__SOURCE DOCUMENT__
########
TECHNICAL CONSULTING AGREEMENT
THIS CONSULTING AGREEMENT is dated as of July 1, 1996, by and between XXXXXX
TECHNOBRAIN CO., LTD., a Japanese company, located at 000 Xxxxxx-xxx, Xxxxxx-xx,
Xxxxxxxx-xxx, Xxxxxxxx 000, Xxxxx, Facsimile No.: 045-546-5940 (hereinafter
referred to as Consultant) and MACROVISION JAPAN K.K., a Japanese corporation,
located at 0-0-0-000, Xxxxxxx-Xxxxxx, Xxxxxxxx-Xx, Xxxxx 000, Xxxxx, Facsimile
No.: 00-0000-0000 (hereinafter referred to as the "Company").
WHEREAS, the Company wishes to retain the services of the Consultant to perform
certain technical consultation services for the company subject to the terms and
conditions of this Agreement;
AND THEREFORE, in consideration of the mutual agreement herein contained, the
Company and Consultant hereby agree as follows:
1) The Company agrees to retain services of the consultant, and the
Consultant agrees to act as a Consultant to the Company, on the terms
and conditions contained in this Agreement. During the term of this
Agreement, the Consultant shall perform such consulting services as
may be assigned from time to time by the President of Macrovision
Corporation and/or the Vice President, AntiCopy Process ("ACP") Sales
and Marketing of Macrovision Corporation and/or the Worldwide
Technical Support Director, ACP of Macrovision Corporation, and/or the
Managing Director of the company. Such services shall include coping
with technical problems arising from licensed duplicators, right
owners and system operators, (satellite, cable, telephone line
operators), set-top box suppliers to system operators, and
semiconductor suppliers to such set-top box suppliers, either of the
Company or of Macrovision Corporation's master licensee in countries
listed in Appendix 1.
2) The Company agrees to retain the services of the Consultant pursuant
to the terms of this Agreement for a period of one year from the date
of this Agreement (the "Consulting Period"). This Agreement will be
extended automatically for successive one year terms unless either
party provides written notice to the other no later than ninety (90)
days prior to the end of the initial or any succeeding one year term.
########
__EXTRACTED MATERIAL__
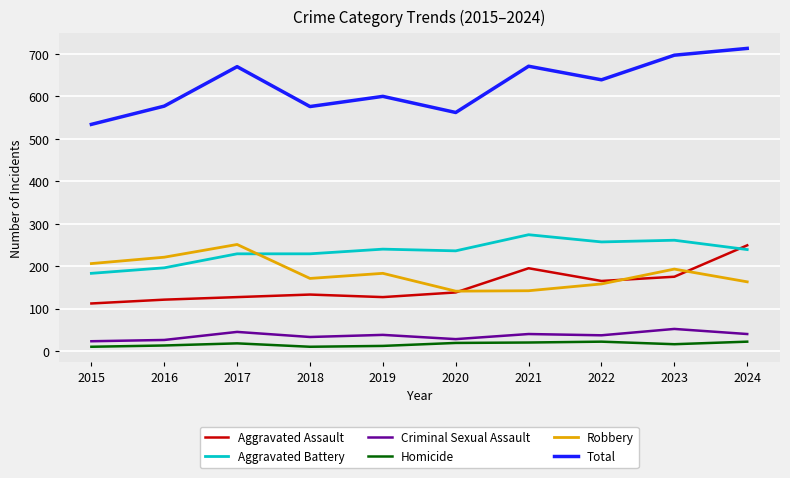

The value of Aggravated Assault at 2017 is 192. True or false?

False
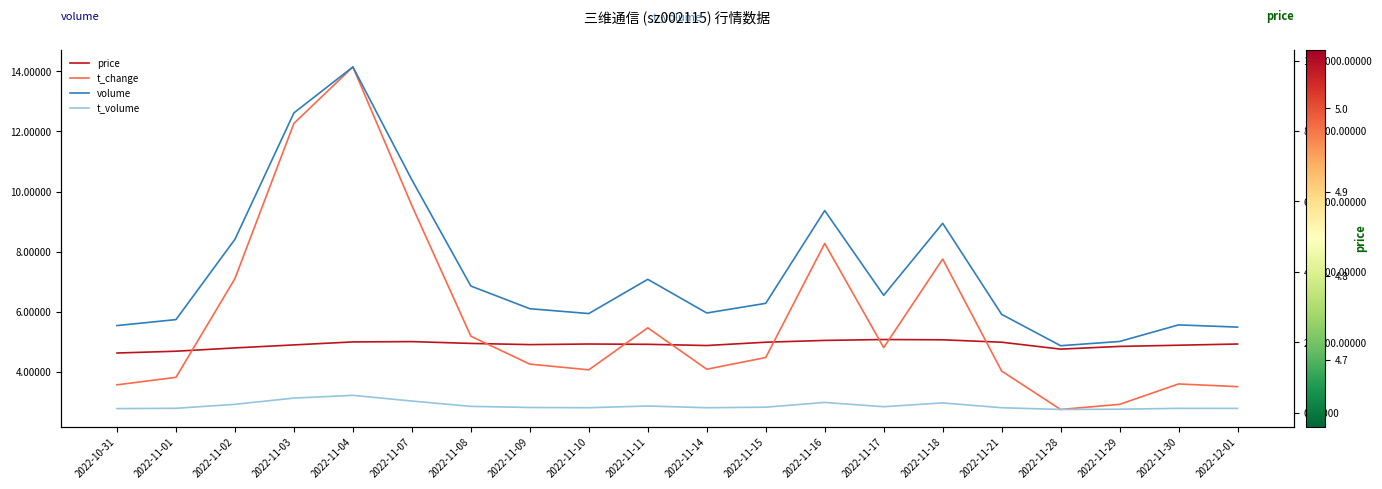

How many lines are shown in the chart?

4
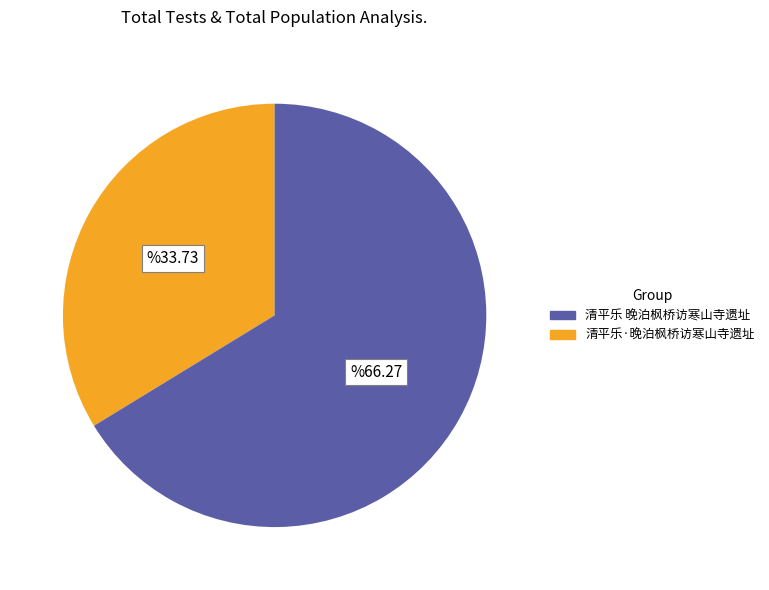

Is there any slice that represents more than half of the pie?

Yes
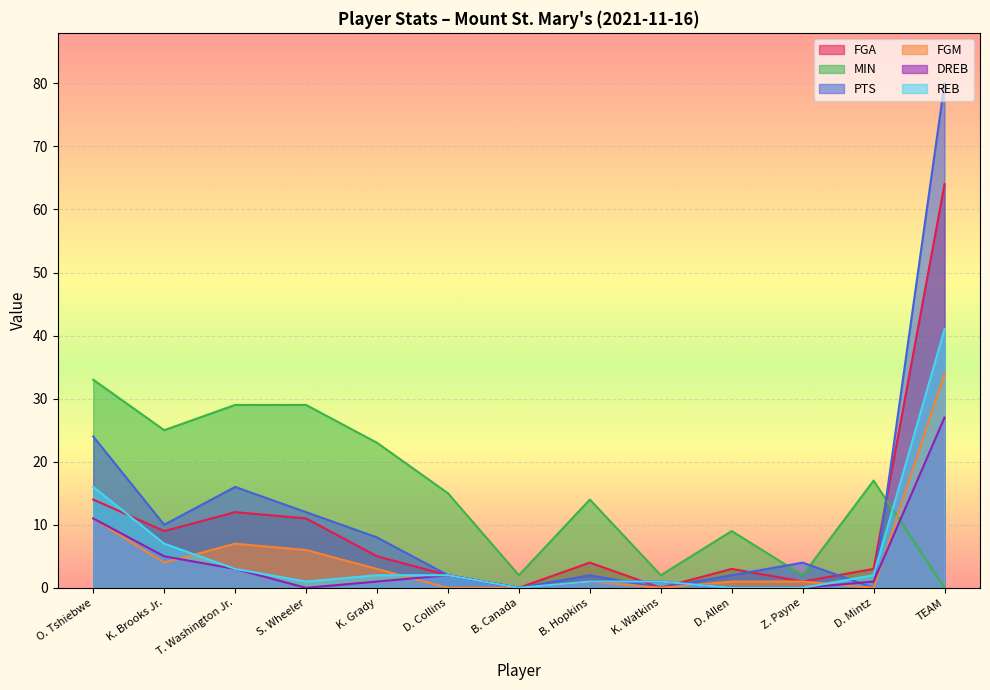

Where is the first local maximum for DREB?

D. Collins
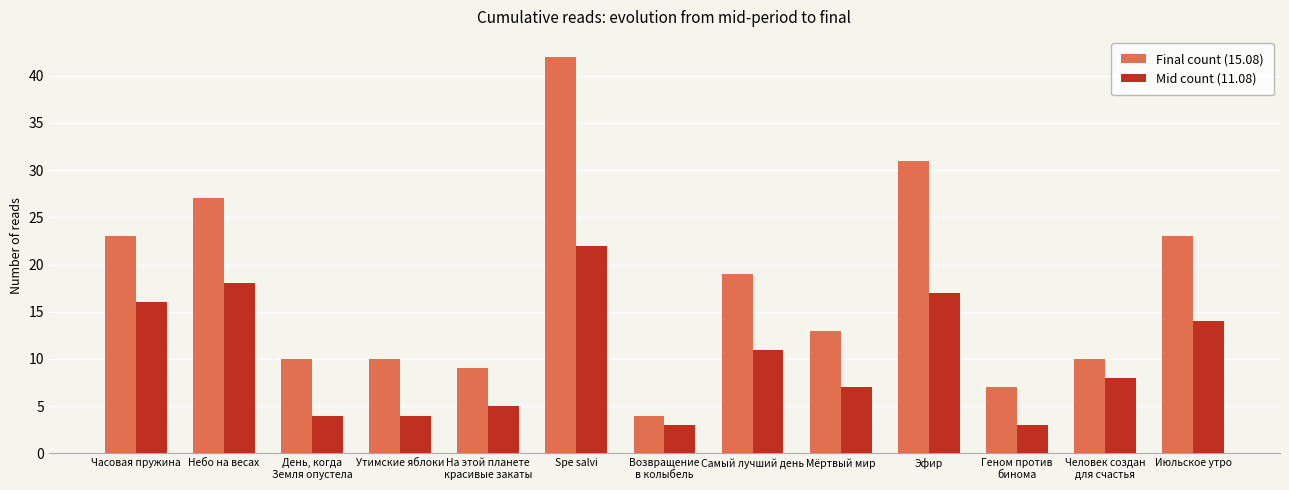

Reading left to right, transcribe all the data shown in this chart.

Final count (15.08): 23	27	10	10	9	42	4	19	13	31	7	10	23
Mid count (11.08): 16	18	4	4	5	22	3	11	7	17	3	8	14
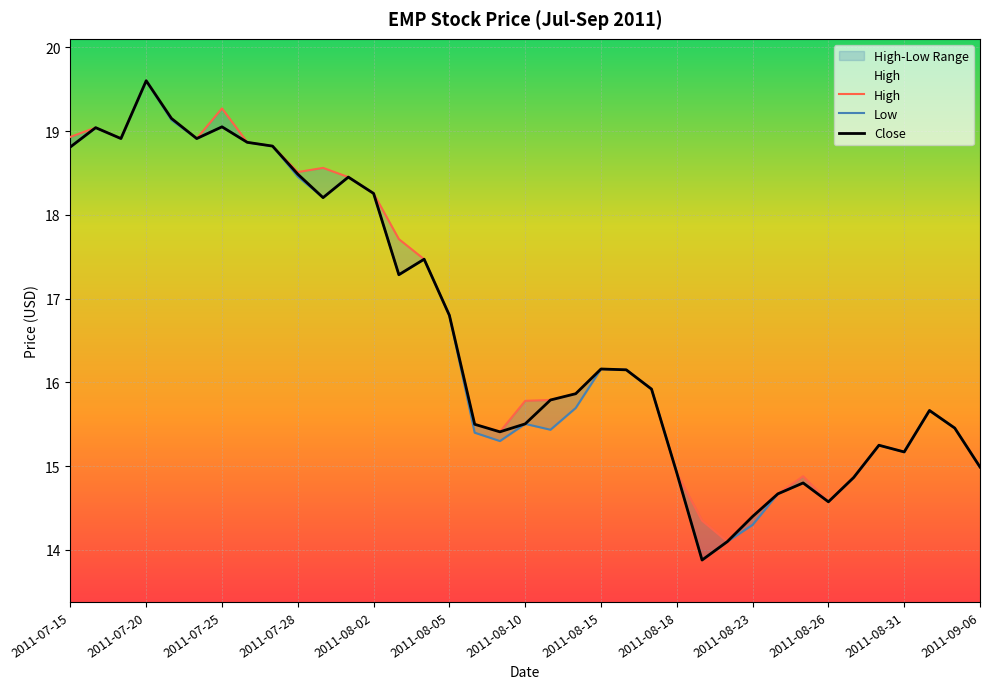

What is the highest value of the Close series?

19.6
########
__TASK REQUIREMENTS__
Rewrite the consulting agreement passage between "2) The Company" and "than ninety (90)", inclusive, changing "written notice" to "notice in writing". The records have no connection to the consulting agreement.

__SOLUTION FOR THIS EXERCISE__
2) The Company agrees to retain the services of the Consultant pursuant
to the terms of this Agreement for a period of one year from the date
of this Agreement (the "Consulting Period"). This Agreement will be
extended automatically for successive one year terms unless either
party provides notice in writing to the other no later than ninety (90)